What you have to do
Copy the data word for word, from the line containing "True or false: Foreign-owned" through the line containing "Reading right to", inclusive. Leave the pictures out of your copy.

Listed records
• • •

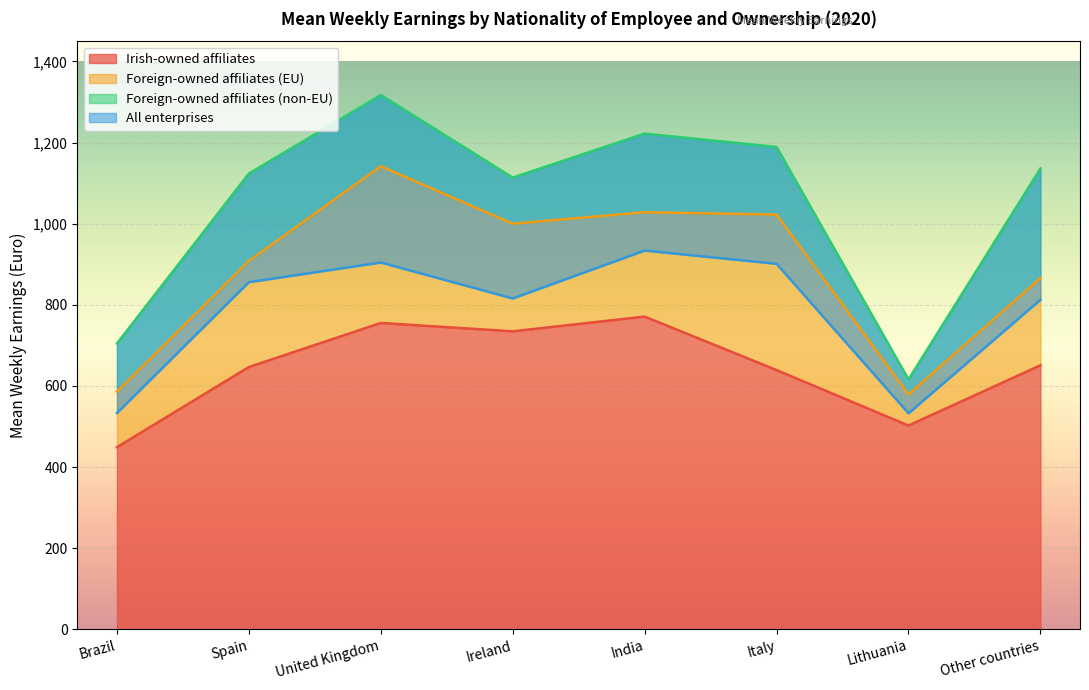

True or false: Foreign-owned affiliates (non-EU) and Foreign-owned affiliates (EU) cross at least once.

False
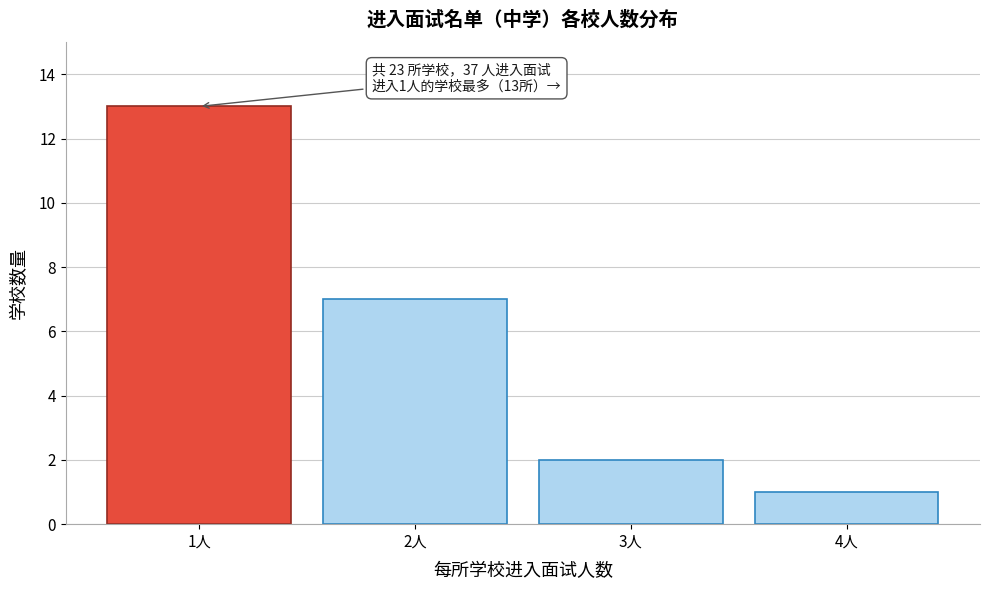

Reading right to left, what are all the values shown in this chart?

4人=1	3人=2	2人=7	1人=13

• • •

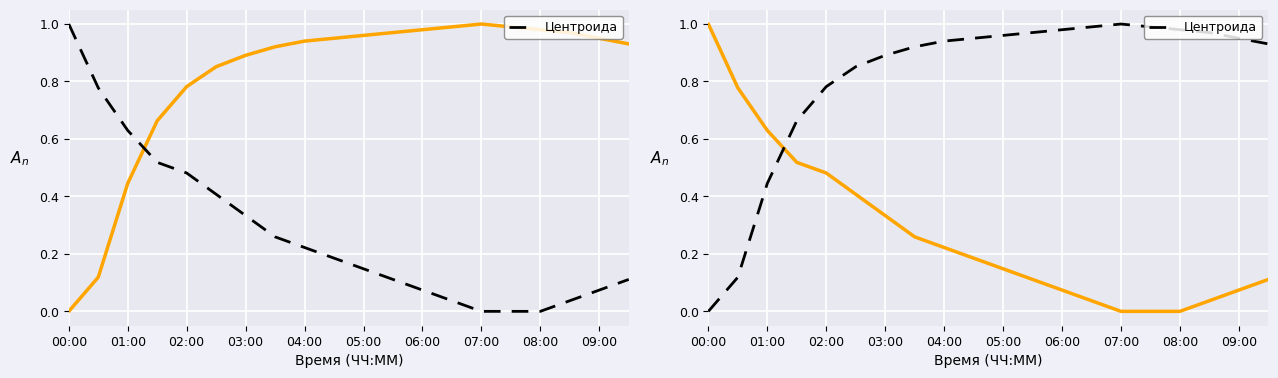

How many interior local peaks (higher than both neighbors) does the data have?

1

• • •

Solution below
True or false: Foreign-owned affiliates (non-EU) and Foreign-owned affiliates (EU) cross at least once.

False

Reading right to left, what are all the values shown in this chart?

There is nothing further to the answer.